Abstract

Treatment crossover refers to the situation in randomised controlled trials (RCTs) where patients randomised to the control group switch to the experimental treatment. This leads to biased estimates of treatment effects if crossover is not appropriately controlled for. The objective of this study was to compare the overall survival (OS) from the ALTA-1L clinical trial derived from three different treatment switching adjustments with the unadjusted data. The marginal structural model (MSM), the inverse probability of censoring weights (IPCW) and the rank preserving structural failure time model (RPSFTM; with and without re-censoring) were utilized to attempt to adjust for the bias introduced from 61/138 patients switching from the crizotinib arm to the brigatinib arm in the ALTA-1L clinical trial (NCT02737501).
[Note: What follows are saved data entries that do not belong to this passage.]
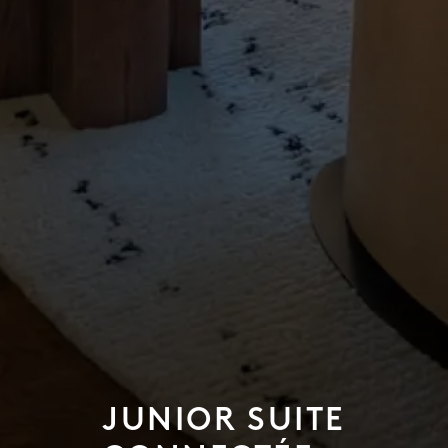
JUNIOR SUITE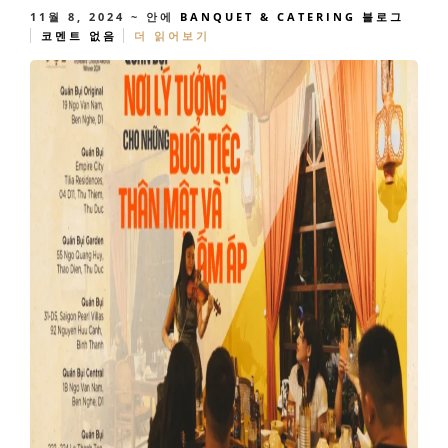
11월 8, 2024
~ 안에
BANQUET & CATERING
블로그
코멘트 없음
더 읽어보기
The hazard ratio for brigatinib vs. crizotinib using the unadjusted OS data was 0.916 (95% CI: 0.572 – 1.466). Treatment switching methods estimated hazard ratios ranging from 0.446 to 0.939. Only RPSFTM including re-censoring increased the hazard ratio after removing the impact of subsequent brigatinib in the crizotinib arm, all other methods reduced the hazard ratio in favour of brigatinib. This study demonstrates that the choice of treatment switching methodology applied can have a large impact on the estimated treatment effect of brigatinib vs. crizotinib. Limitations associated with the analyses are: (1) immature data from ALTA-1L (24.1% and 26.8% OS events had occurred in the brigatinib and crizotinib arms, respectively), (2) the difficulty in validating requirements underpinning treatment switching methodologies and (3) other subsequent ALK inhibitor use was not accounted for.